Moreover, even Christopher Carson was also aware of the fact that concerns raised by Steve Millar about the organization and his own distractions actually existed (Bartlett 139-158). 4. What Recommendation Would You Make To The Organization Concerning The Conflicting Proposals For Kelly’s Revenge And Banrock Station? What Would You Decide To Do As Carson? As Millar? The organization was divided in two groups, one led by Christopher Carson and the other by Steve Millar. Both had their own set of opinions about both the products i.e. Kelly’s Revenge and Banrock Station.
Steve Millar was in favor of Banrock Station and wanted that the organization must give a second chase to it after a few grievances in its initial stages. Conversely, Christopher Carson was the marketing manager who was behind the concept of Kelly’s Revenge (Bartlett 139-158). The situation became equally complex for both Christopher Carson and Steve Millar. It would be recommended to the organization that instead of concentrating on the personal conflict between Christopher Carson and Steve Millar, they should provide more efforts towards the accomplishment of the organizational goals.
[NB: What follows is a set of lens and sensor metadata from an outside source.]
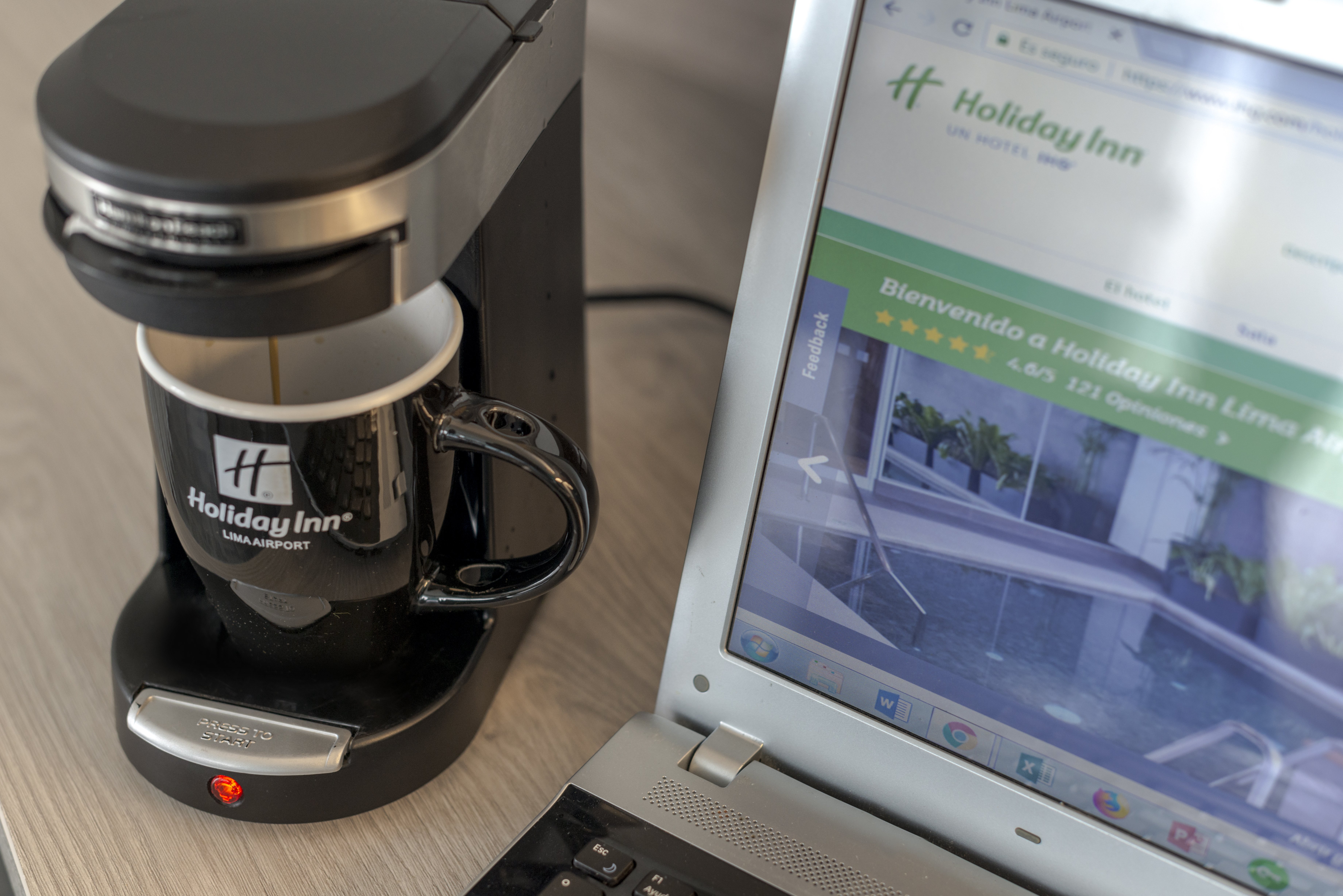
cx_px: 672
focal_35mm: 50
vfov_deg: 27.0
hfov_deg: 39.6
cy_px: 448
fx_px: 1866
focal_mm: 50
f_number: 3.2
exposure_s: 1/25
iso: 640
Decision should not be taken on the personal level instead it should be taken on the organizational level. As Carson, it can be pointed out that he should have to understand his responsibility in the organization and perform beyond personal differences to fulfill his commitments towards the organization. As Millar, it can be concluded that he as a senior management level employee should not get involved in personal conflicts. He should make his decisions genuinely for the organizational prosperity irrespective of his personal differences with a co-employer.
Work Cited Bartlett, Christopher A. BRL Hardy: Globalizing an Australian Wine Company. United States: Harvard Business School, 2003. Print.